**Entries provided:**

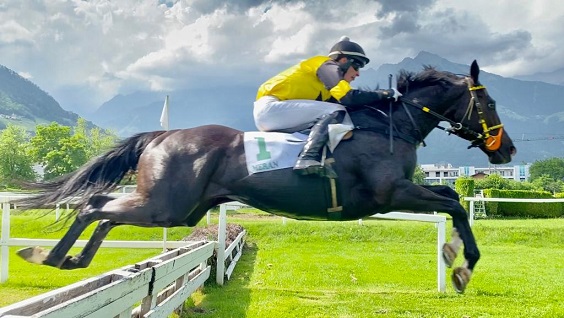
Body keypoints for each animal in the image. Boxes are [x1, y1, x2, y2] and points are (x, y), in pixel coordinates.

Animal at [13, 59, 516, 294]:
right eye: (489, 103)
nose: (507, 149)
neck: (390, 125)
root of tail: (164, 135)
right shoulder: (389, 193)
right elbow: (451, 201)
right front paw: (462, 263)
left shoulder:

**Directions for this task:**
From the line containing "right eye: (489, 103)" to the final line of the data, repeat each line exactly. Include both ends.

**Answer:**
right eye: (489, 103)
nose: (507, 149)
neck: (390, 125)
root of tail: (164, 135)
right shoulder: (389, 193)
right elbow: (451, 201)
right front paw: (462, 263)
left shoulder:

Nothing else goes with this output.